B. PROPERTY OF MANAGER. The names "Camelot Retirement Homes" and
"Camelot Village" are owned by Sponsor or its parent company, Phoenix
Lifecare Corp. Ideas and documents, forms, occupancy development
material, computer programs, actuarial statistics, and resident
profile information are to be considered proprietary and will remain
the property of Manager. Sponsor may use such materials and
information in the operation and management of the Project but may
not use such materials or information after termination of this
Agreement for the development of new projects for itself or others
without the written consent of Manager.
C. STATUS OF PARTIES. Manager and Sponsor shall not be considered as
joint venturers or partners of each other, and neither shall have the
power to bind or obligate the other except as set forth in this
Agreement.

### INPUT
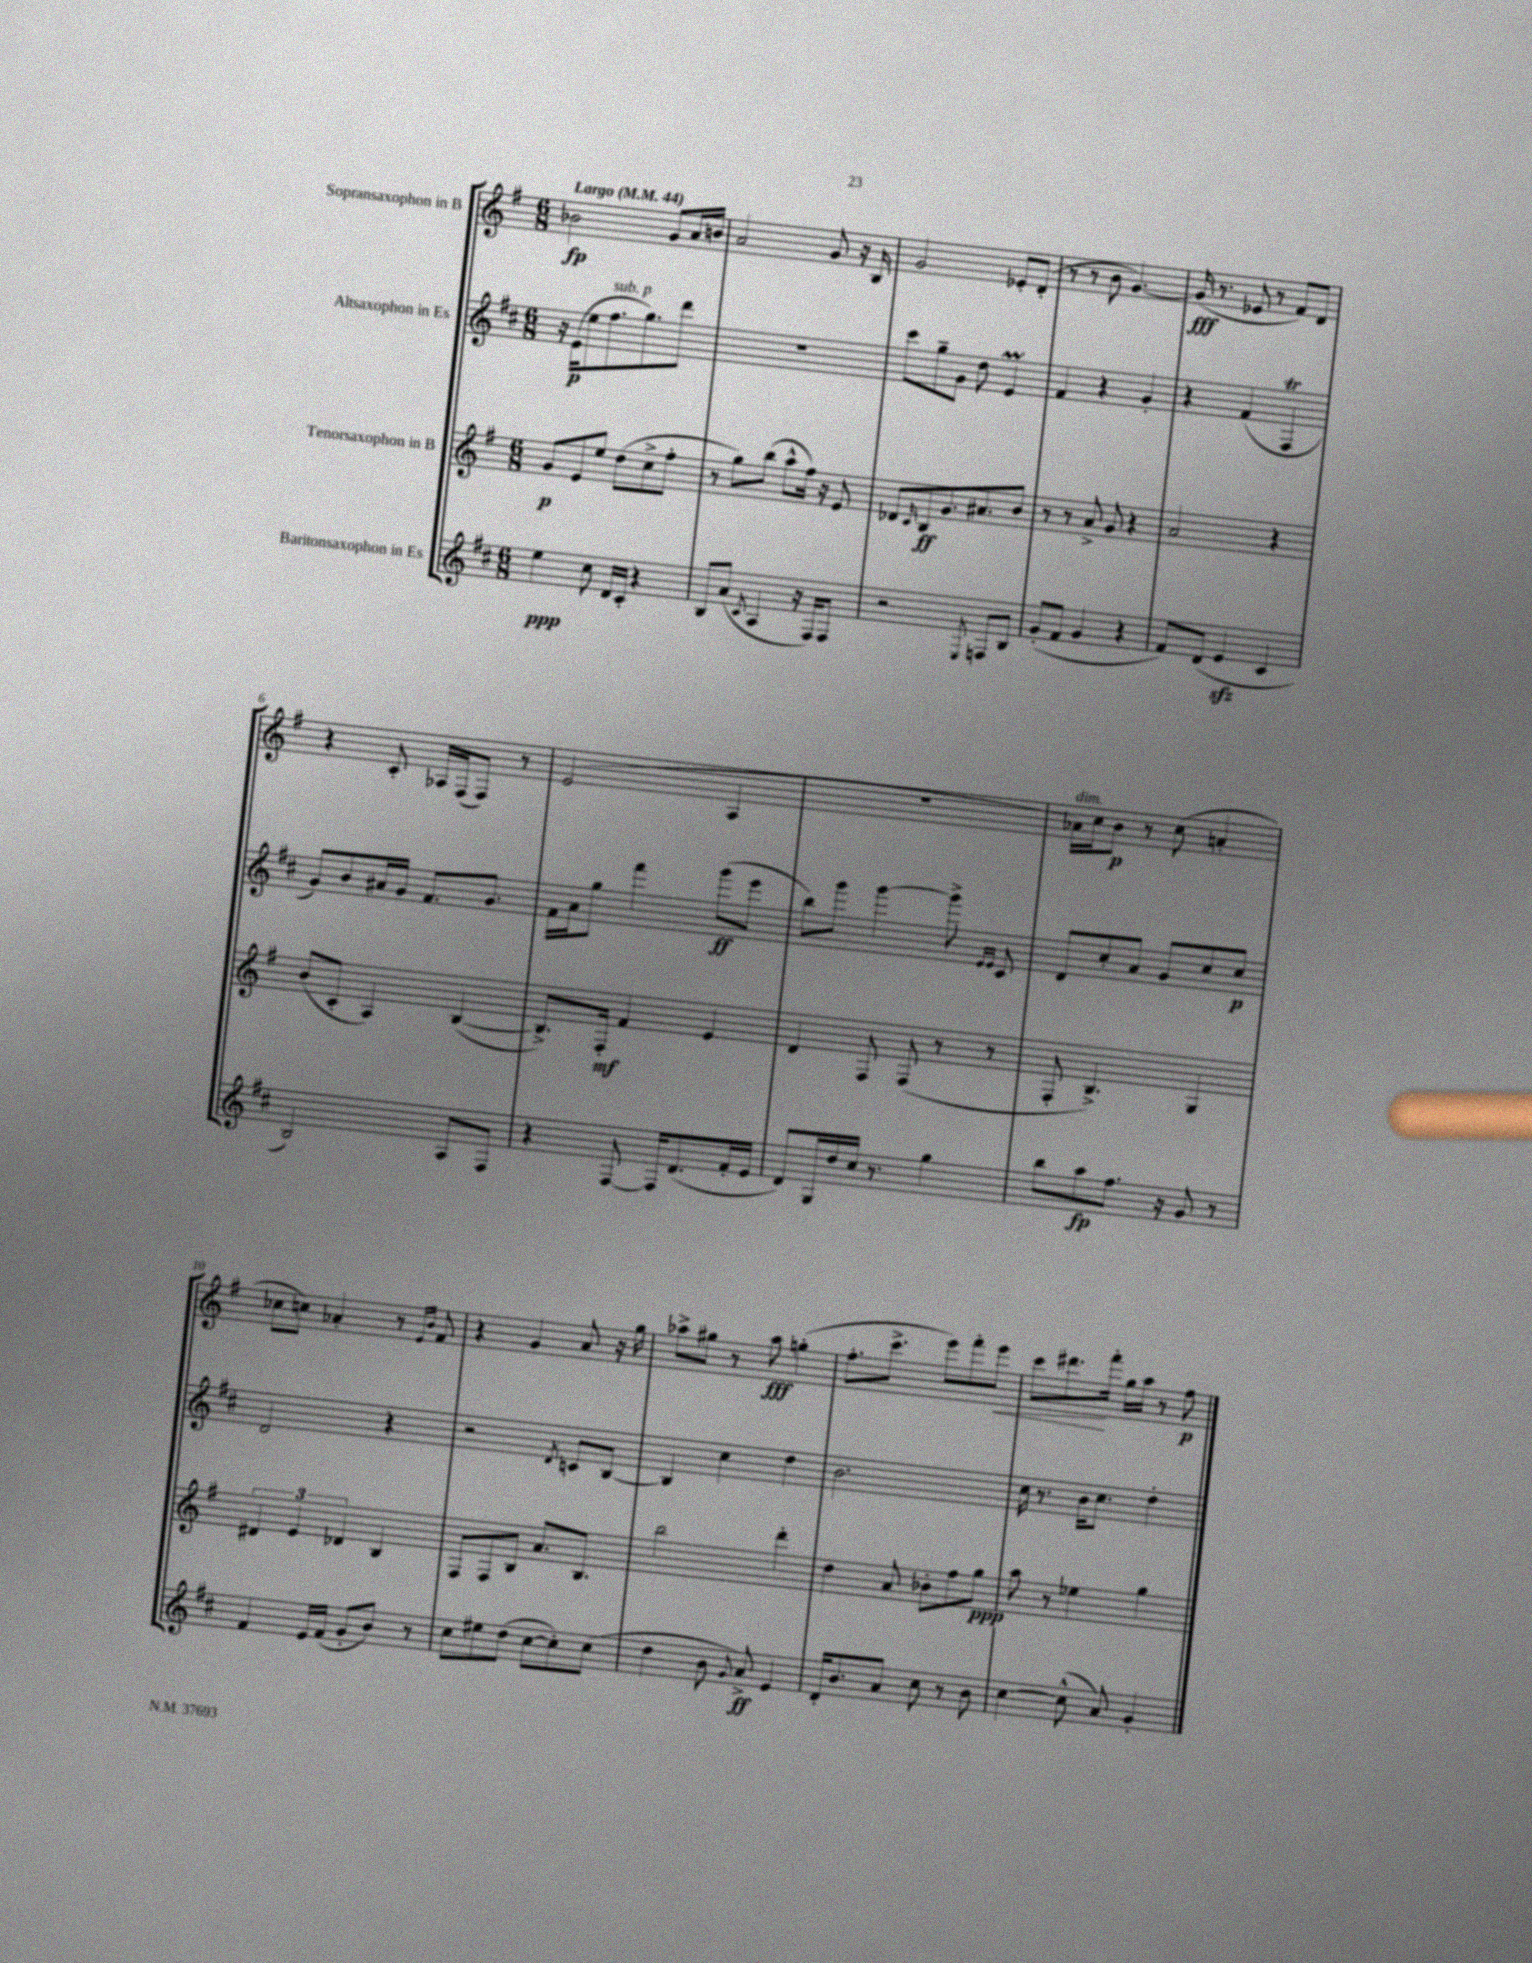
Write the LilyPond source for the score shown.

<<
\new StaffGroup <<
\new Staff = "s0" \with { instrumentName = "Sopransaxophon in B" } {
    \clef treble \key g \major \numericTimeSignature \time 6/8 \tempo "Largo" 4 = 44
    bes'2\fp g'8 a'16 b'16 |
    a'2 g'8 r16 b16 |
    g'2 ees'8-. d'8-.( |
    r8 r8 b'8 g'4.~) |
    g'16\fff( r8. ees'8 r8 fis'8) d'8 |
    r4 c'8-. aes16 fis16( fis8) r8 |
    e'2( a4 |
    R2. |
    aes'16^\markup { \italic "dim." }) c''16 b'8\p r8 c''8( a'4-. |
    ces''8 c''8) aes'4-. r8 \grace { e'16 b'16 } fis'8 |
    r4 g'4 a'8 r16 g''16 |
    aes''8-> gis''8 r8 aes''8\fff g''4-.( |
    fis''8.-. c'''8.-> e'''8) fis'''8-. e'''8\< |
    c'''8 dis'''8.\! fis'''16-. g''16 a''16 r8 fis''8\p \bar "|." |
}
\new Staff = "s1" \with { instrumentName = "Altsaxophon in Es" } {
    \clef treble \key d \major \numericTimeSignature \time 6/8
    r16 e'16\p( e''8 fis''8.^\markup { \italic "sub. p" } g''8.) d'''8 |
    R2. |
    cis'''8 g''8-- g'8 d''8 e'4\prall |
    fis'4 r4 g'4-. |
    r4 fis'4( fis4\trill |
    g'8) b'8 ais'16 g'16 fis'8. g'8. |
    fis'16 a'16 g''8 fis'''4 g'''8\ff( e'''8 |
    b''8) g'''8 g'''4~ g'''8-> \grace { e'16 e'16 } cis'8 |
    d'8 cis''8-. a'8 g'8 cis''8 cis''8\p |
    d'2 r4 |
    r2 \acciaccatura { d'8 } c'8 b8~ |
    b4 cis''4 d''4 |
    b'2. |
    cis''16 r8. b'16 cis''8. d''4-. \bar "|." |
}
\new Staff = "s2" \with { instrumentName = "Tenorsaxophon in B" } {
    \clef treble \key g \major \numericTimeSignature \time 6/8
    g'8\p e'8 e''8 d''8( c''8-> fis''8-. |
    r8 g''8) b''8( a''8-^ fis''16) r16 e'8 |
    des'8 \grace { c'16 } b8\ff g'8. ais'8. b'8 |
    r8 r8 a'8-> g'8 r4 |
    a'2 r4 |
    b'8( c'8-. a4) b4~( |
    b8.->) fis16-.\mf fis'4 e'4 |
    d'4 fis8 fis8( r8 r8 |
    fis8-. b4.->) g4 |
    \tuplet 3/2 { dis'4 e'4 des'4 } b4 |
    fis8 fis8 b8 a'8. b8. |
    b''2 d'''4-. |
    d''4 a'8 bes'8-. fis''8 g''8\ppp |
    a''8 r8 ees''4 g''4 \bar "|." |
}
\new Staff = "s3" \with { instrumentName = "Baritonsaxophon in Es" } {
    \clef treble \key d \major \numericTimeSignature \time 6/8
    e''4\ppp cis''8 d'16 cis'16-. r4 |
    b8 a'8( \acciaccatura { cis'8 } a4 r16 fis16) fis8 |
    r2 \acciaccatura { e8 } f8 b8 |
    g'8-.( fis'8 g'4 r4 |
    fis'8) d'8( e'4\sfz cis'4 |
    b2) a8 fis8 |
    r4 fis8~ fis16 d'8.( fis'16-. e'16 |
    d'8) g16 d''16 cis''16 r8. g''4 |
    b''8 a''8\fp fis''8. r16 g'8 r8 |
    fis'4 e'16 fis'16( g'8-. b'8) r8 |
    cis''8 eis''8 d''8( cis''8~ cis''8-.) cis''8( |
    d''4 b'8 \appoggiatura { g'8 } a'8->\ff) e'4 |
    d'16-. b'8. a'8 cis''8 r8 b'8 |
    cis''4~ cis''8-^( a'8) g'4-. \bar "|." |
}
>>
>>
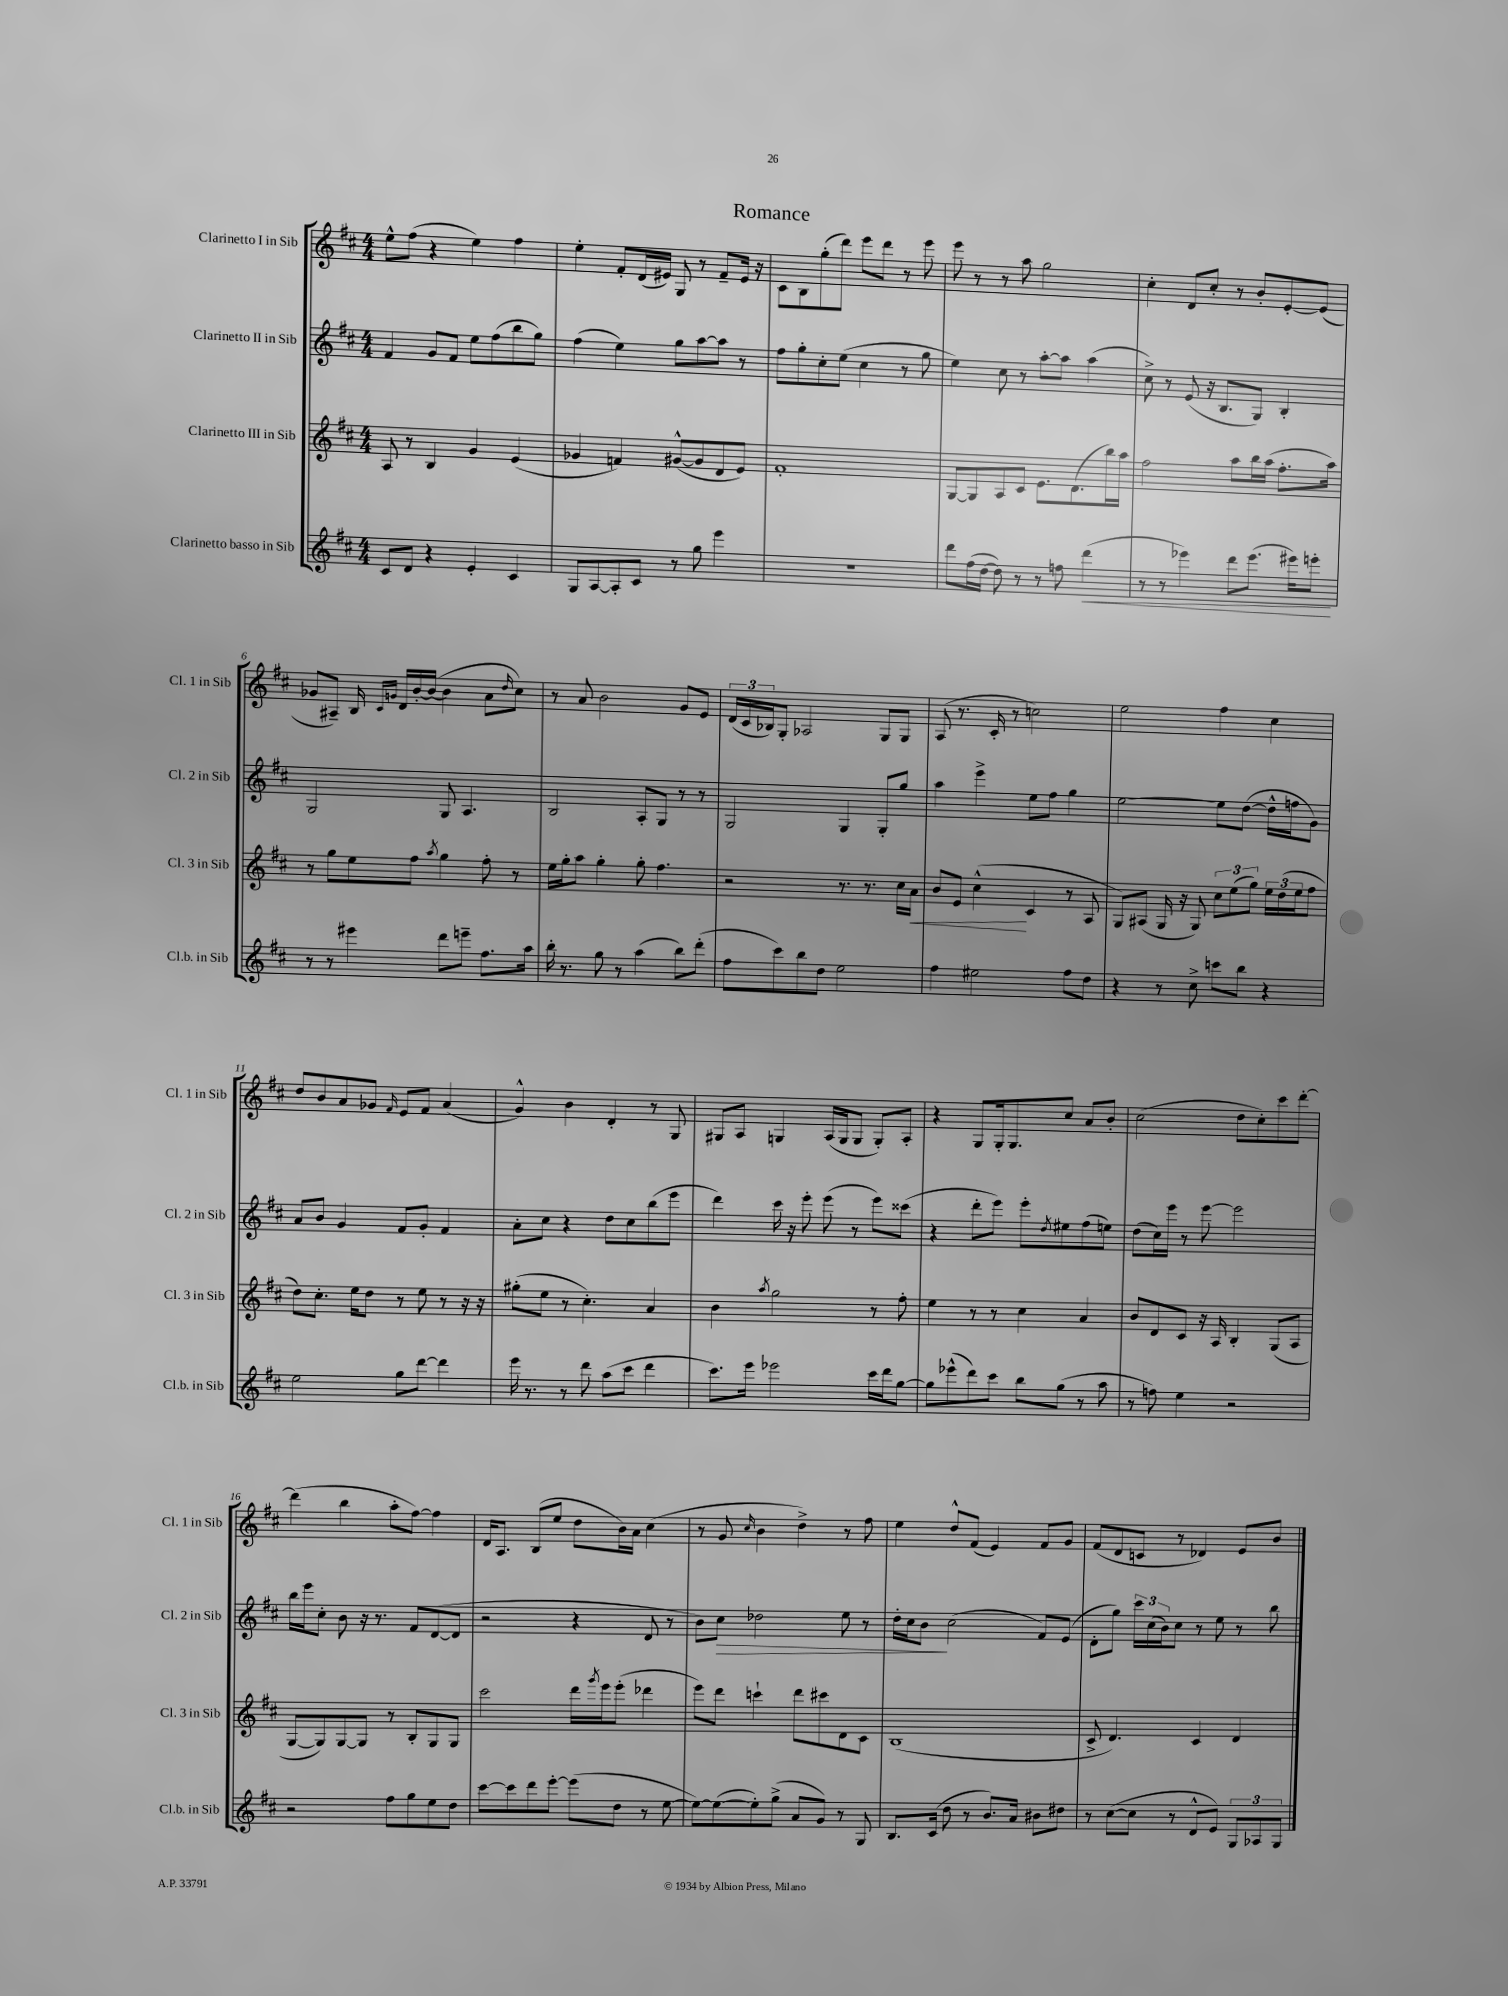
\header { title = "Romance" }
<<
\new StaffGroup <<
\new Staff = "s0" \with { instrumentName = "Clarinetto I in Sib" shortInstrumentName = "Cl. 1 in Sib" } {
    \clef treble \key d \major \numericTimeSignature \time 4/4
    e''8-^ fis''8( r4 e''4) fis''4 |
    e''4-. fis'8-. d'16( eis'16) g8 r8 fis'8-- eis'16 r16 |
    cis'8 b8 g''8-.( d'''8) e'''8 d'''8 r8 e'''8 |
    e'''8 r8 r8 a''8 g''2 |
    cis''4-. d'8 cis''8-. r8 b'8-. e'8~-. e'8( |
    ges'8 ais8--) b16 \grace { cis'16 g'16 } d'16 b'16~-. b'16~( b'4 a'8 \grace { d''16 } cis''8) |
    r8 a'8 b'2 g'8 e'8 |
    \tuplet 3/2 { d'16( cis'16 bes16) } g8-. aes2 g8 g8 |
    a8( r8. cis'16-. r8 c''2) |
    e''2 fis''4 cis''4 |
    d''8 b'8 a'8 ges'8 \grace { fis'16 } e'8 fis'8 a'4( |
    g'4-^) b'4 d'4-. r8 g8 |
    gis8 a8 g4 a16( g16 g8 g8-.) a8-. |
    r4 g8 g16-. g8. cis''8 a'8 b'8-. |
    cis''2( d''8 cis''8-.) cis'''8 d'''8~-. |
    d'''4( b''4 a''8-. fis''8~) fis''4 |
    d'16 a8. b8( e''8 d''8 b'16) a'16 cis''4( |
    r8 g'8 \grace { cis''16 } b'4 d''4->) r8 fis''8 |
    e''4 d''8-^ fis'8( e'4) fis'8 g'8 |
    fis'8( d'8 c'8 r8 des'4) e'8 b'8 \bar "|." |
}
\new Staff = "s1" \with { instrumentName = "Clarinetto II in Sib" shortInstrumentName = "Cl. 2 in Sib" } {
    \clef treble \key d \major \numericTimeSignature \time 4/4
    fis'4 g'8 fis'8 e''8 fis''8( b''8 g''8) |
    fis''4( e''4) g''8 a''8~ a''8 r8 |
    fis''8 g''8-. cis''8-. e''8( cis''4 r8 g''8 |
    e''4) cis''8 r8 a''8~-. a''8 a''4( |
    cis''8->) r8 e'8( r16 b8. g8) b4-. |
    g2 g8 a4. |
    b2 a8-. g8 r8 r8 |
    g2 g4 g8-. g''8 |
    a''4 e'''4-> e''8 fis''8 g''4 |
    e''2~ e''8 d''8~( d''16-^ f''16 g'8) |
    a'8 b'8 g'4 fis'8 g'8-. fis'4 |
    a'8-. cis''8 r4 d''8 cis''8 b''8( e'''8 |
    d'''4) cis'''16 r16 e'''8-. e'''8( r8 e'''8) cisis'''8( |
    r4 d'''8-. e'''8) e'''8-. \acciaccatura { d''8 } eis''8 fis''8( e''8) |
    d''8( cis''16) e'''16 r8 e'''8~ e'''2 |
    b''16 e'''16 cis''8-. b'8 r16 r8. fis'8 d'8~( d'8 |
    r2 r4 d'8 r8 |
    b'8) cis''8\> des''2 e''8 r8 |
    d''16-. cis''16 b'8\! cis''2( fis'8) e'8( |
    d'8-. g''8) \tuplet 3/2 { cis'''16 cis''16( b'16) } cis''8 r8 e''8 r8 b''8 \bar "|." |
}
\new Staff = "s2" \with { instrumentName = "Clarinetto III in Sib" shortInstrumentName = "Cl. 3 in Sib" } {
    \clef treble \key d \major \numericTimeSignature \time 4/4
    a8 r8 b4 g'4 e'4( |
    ges'4 f'4) gis'8~-^( gis'8 d'8 e'8) |
    fis'1-. |
    g8~ g8 a8 cis'8 e'8. d'8.( b''16) a''16 |
    fis''2 a''8 b''16 a''16( fis''8.-. a''16) |
    r8 g''8 e''8 fis''8 \acciaccatura { a''8 } g''4 fis''8-. r8 |
    e''16 g''16-. a''8 g''4-. g''8-. fis''4. |
    r2 r8. r8. cis''16 a'16\< |
    b'8 e'8 cis''4-^\!( cis'4 r8 a8 |
    g8) ais8( g16 r16 g8) \tuplet 3/2 { cis''8 e''8( g''8) } \tuplet 3/2 { e''16 d''16( e''16 } fis''8 |
    d''8) cis''8.-. e''16 d''8 r8 e''8 r8 r16 r16 |
    gis''8-.( e''8 r8 cis''4.-.) a'4 |
    b'4 \acciaccatura { a''8 } g''2 r8 fis''8-. |
    e''4 r8 r8 cis''4 a'4 |
    b'8 d'8 cis'8 r16 a16 b4-. g8( a8 |
    g8~ g8) g8~ g8 r8 b8-. g8 g8 |
    cis'''2 d'''16 \acciaccatura { g'''8 } e'''16 e'''8-.( des'''4 |
    e'''8) d'''8 c'''4-! d'''8 cis'''8 d'8 cis'8 |
    b1( |
    cis'8-> d'4.) cis'4 d'4 \bar "|." |
}
\new Staff = "s3" \with { instrumentName = "Clarinetto basso in Sib" shortInstrumentName = "Cl.b. in Sib" } {
    \clef treble \key d \major \numericTimeSignature \time 4/4
    cis'8 d'8 r4 e'4-. cis'4 |
    g8 a8~ a8-. cis'8 r8 g''8 e'''4 |
    R1 |
    d'''8 fis''16( d''16~ d''8) r8 r8 f''8 d'''4\<( |
    r8 r8 ees'''4) d'''8 ees'''8.( eis'''16) e'''8-.\! |
    r8 r8 eis'''4 d'''8 e'''8-- fis''8. a''16 |
    b''16-. r8. g''8 r8 a''4( b''8) d'''8-.( |
    fis''8 cis'''8) b''8 d''8 e''2 |
    fis''4 eis''2 fis''8 d''8 |
    r4 r8 cis''8-> c'''8 b''8 r4 |
    e''2 g''8 d'''8~ d'''4 |
    e'''16 r8. r8 d'''8 a''8( cis'''8 d'''4 |
    cis'''8.) e'''16 ees'''2 cis'''16 d'''16 g''8~ |
    g''8 ees'''8-^( d'''8) cis'''8 b''8 g''8( r8 a''8 |
    r8 f''8) e''4 r2 |
    r2 fis''8 g''8 e''8 d''8 |
    cis'''8~ cis'''8 d'''8 e'''8~-. e'''8( d''8 r8 e''8~ |
    e''8~) e''8~( e''8-.) g''8->( a'8 g'8) r8 g8 |
    b8. cis'16( d''8 r8 b'8.) a'16 bis'8 dis''8 |
    r8 cis''8~( cis''8 r8 d'8-^ e'8) \tuplet 3/2 { g8 aes8 g8 } \bar "|." |
}
>>
>>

### TASK INSTRUCTIONS
a. Reproduce the agreement clauses on property and status of parties in full, without any change.
b. State how many lines of the entries contain the string "acciaccatura", giving only the number.

### SOLUTION SET
a.
B. PROPERTY OF MANAGER. The names "Camelot Retirement Homes" and
"Camelot Village" are owned by Sponsor or its parent company, Phoenix
Lifecare Corp. Ideas and documents, forms, occupancy development
material, computer programs, actuarial statistics, and resident
profile information are to be considered proprietary and will remain
the property of Manager. Sponsor may use such materials and
information in the operation and management of the Project but may
not use such materials or information after termination of this
Agreement for the development of new projects for itself or others
without the written consent of Manager.
C. STATUS OF PARTIES. Manager and Sponsor shall not be considered as
joint venturers or partners of each other, and neither shall have the
power to bind or obligate the other except as set forth in this
Agreement.

b. 7